This file contains the data of Figure 9.

Figure 9 shows the hydrophobicity percentage calculated from optical density measurements of cells suspended in 50 mM sodium acetate buffer overlaid with dodecane.
hydropbohic cells partition into the organic phase and the difference in optical density in the water phase can be calculated into a percentage indicating cell surface hydrophobicity.

The hydrophobicity assays were performed for the strains CEN.PK113-7D, IMK1061, IMX2897, IMX2912, IMX2913, IMX2914 and IMX2915.
All tests were done using biological duplicates.
CEN.PK113-7D was used as control for each experiment, resulting in a total of 16 biological replicates.
Hydrophobic partitioning assays were performed in technical duplicates. Ooptical density measurements were each performed in technical duplicates.

The data for each strain is found in a seperate tab.
In each tab, the data pertaining to the graph is seen at the top, with the values in light orange representing the data points used to generate the graph, while the values in blue represent the means and standard deviations depicted in the graph.

The raw data and calculations is marked in 5 steps. 

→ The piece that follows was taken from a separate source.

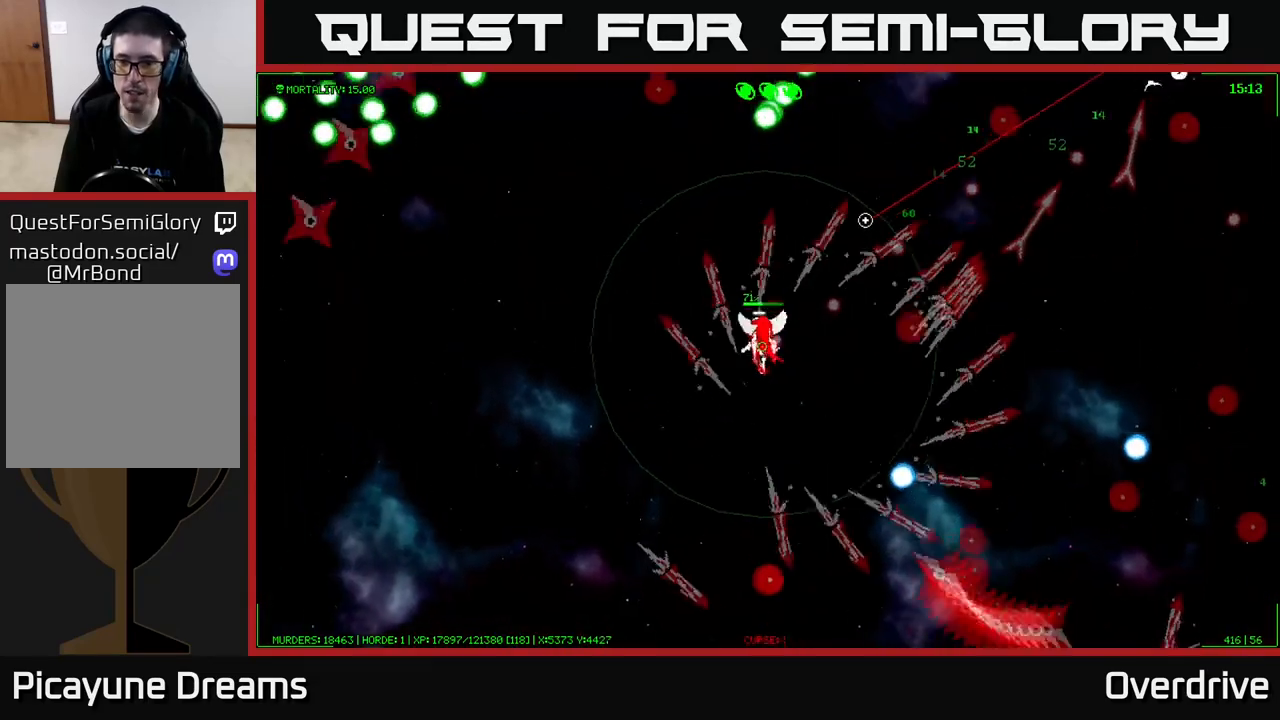
{"buttons": [], "left_stick": "right", "right_stick": "up-right", "events": [[150, "left_stick", "up-left"], [367, "left_stick", "right"]]}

1. Raw OD660 measurements from samples taken from the aqueos phase hungate tubes after 10 minutes of vertical incubation. 
Each sample is measured in technical duplicates. These values are used to calculate Value A for the hydrophobicity formula.
The values measured are multiplied by 10 to factor for the dilution.

2. These are the Raw Optical density measurements of the cells after partitioning into the aqueous and organic phase. Each sample is measured in technical duplicates. 
These values are used to calculate Value C for the hydrophobicity formula.
The values measured are multiplied by 10 to factor for the dilution.

3. The hydrophobicity percentage is calculated using the values from step 1 and 2, and the formula: H = 100% x (A-C)/A
This is calculated per technical replicate of the partitioning assay.

4. The average hydrophobicity is calculated per biological replicate from the values obtained in step 3.